La felicidad y el contento, el equilibrio psí­quico y el sentido de la vida, todo esto sólo está al alcance del individuo; no está al alcance del Estado, el cual por un lado no es sino una con­vención de individuos autónomos, y por el otro, amenaza adquirir un poder arrollador y aplastar al individuo. El médico es indudablemente de los que más saben de las condiciones del bienes­tar psíquico que en su multiplicación social es de tan decisiva importancia. Las circunstancias sociales y políticas ciertamente son de mucho peso, pero su significación para la felicidad o desgracia del individuo es exagerada desmedida­mente al considerárselas como los únicos factores que la deciden. Todas las aspiraciones informa­das por este punto de vista adolecen de la falla de pasar por alto la psicología del hombre, que es, precisamente, a quien quieren beneficiar, y muchas veces no sirven sino para fomentar sus ilusiones.

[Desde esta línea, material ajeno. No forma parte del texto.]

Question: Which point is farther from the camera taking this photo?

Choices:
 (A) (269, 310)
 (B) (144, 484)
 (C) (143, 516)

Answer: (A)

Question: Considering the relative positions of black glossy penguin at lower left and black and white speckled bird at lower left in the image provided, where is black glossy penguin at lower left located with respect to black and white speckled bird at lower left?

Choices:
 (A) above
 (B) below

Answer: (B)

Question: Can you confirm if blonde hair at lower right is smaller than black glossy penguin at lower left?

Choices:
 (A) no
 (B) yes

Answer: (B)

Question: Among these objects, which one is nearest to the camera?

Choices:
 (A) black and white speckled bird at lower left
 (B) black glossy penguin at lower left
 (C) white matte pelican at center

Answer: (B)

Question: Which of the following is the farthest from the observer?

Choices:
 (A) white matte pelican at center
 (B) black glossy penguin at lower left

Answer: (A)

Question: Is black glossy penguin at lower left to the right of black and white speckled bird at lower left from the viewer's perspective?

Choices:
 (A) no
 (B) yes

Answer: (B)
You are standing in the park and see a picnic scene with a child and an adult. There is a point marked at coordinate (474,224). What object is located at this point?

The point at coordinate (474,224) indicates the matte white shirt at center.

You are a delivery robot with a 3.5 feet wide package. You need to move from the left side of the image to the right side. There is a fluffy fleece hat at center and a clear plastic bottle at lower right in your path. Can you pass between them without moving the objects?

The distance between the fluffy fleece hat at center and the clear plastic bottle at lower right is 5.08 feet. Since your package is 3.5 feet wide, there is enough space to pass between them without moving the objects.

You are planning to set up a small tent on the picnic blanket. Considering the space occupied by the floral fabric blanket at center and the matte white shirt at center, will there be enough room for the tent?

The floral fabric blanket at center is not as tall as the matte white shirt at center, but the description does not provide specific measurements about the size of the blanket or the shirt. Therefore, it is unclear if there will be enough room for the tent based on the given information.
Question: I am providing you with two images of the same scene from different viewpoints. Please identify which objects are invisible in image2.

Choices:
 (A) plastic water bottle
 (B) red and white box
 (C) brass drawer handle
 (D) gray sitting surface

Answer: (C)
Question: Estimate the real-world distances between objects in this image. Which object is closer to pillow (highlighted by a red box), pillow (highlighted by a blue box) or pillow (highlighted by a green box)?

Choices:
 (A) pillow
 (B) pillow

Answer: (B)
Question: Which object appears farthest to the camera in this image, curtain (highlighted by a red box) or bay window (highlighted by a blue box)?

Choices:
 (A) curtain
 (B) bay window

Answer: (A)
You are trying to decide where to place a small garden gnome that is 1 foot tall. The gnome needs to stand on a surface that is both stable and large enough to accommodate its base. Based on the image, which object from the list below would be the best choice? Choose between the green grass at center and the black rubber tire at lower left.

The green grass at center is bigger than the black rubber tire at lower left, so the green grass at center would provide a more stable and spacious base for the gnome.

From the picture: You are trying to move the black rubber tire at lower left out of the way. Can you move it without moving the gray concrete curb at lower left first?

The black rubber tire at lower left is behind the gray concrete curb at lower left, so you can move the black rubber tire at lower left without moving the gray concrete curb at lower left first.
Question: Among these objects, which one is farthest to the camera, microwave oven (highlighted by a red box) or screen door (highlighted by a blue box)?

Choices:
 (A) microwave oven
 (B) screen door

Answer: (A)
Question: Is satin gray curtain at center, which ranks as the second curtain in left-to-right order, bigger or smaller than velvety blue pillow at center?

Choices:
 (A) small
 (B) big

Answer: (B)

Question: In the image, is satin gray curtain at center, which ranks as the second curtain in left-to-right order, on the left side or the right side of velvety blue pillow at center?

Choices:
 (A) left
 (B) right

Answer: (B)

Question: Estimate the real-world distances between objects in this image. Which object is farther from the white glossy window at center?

Permítase, pues, a un médico que durante su larga vida se ha ocupado de las causas y las con­secuencias de los trastornos psíquicos opinar —con toda la modestia que le impone su condi­ción de hombre individual— acerca de las cues­tiones que plantea la actual situación mundial. Verdad es que no lo hago impulsado por un gran optimismo ni inflamado por elevados ideales, si­no, simplemente, preocupado por la suerte del individuo, de esa unidad infinitesimal de que de­pende el mundo, de ese ser individual en el cual —si captamos correctamente el sentido del men­saje cristiano— hasta Dios busca su meta.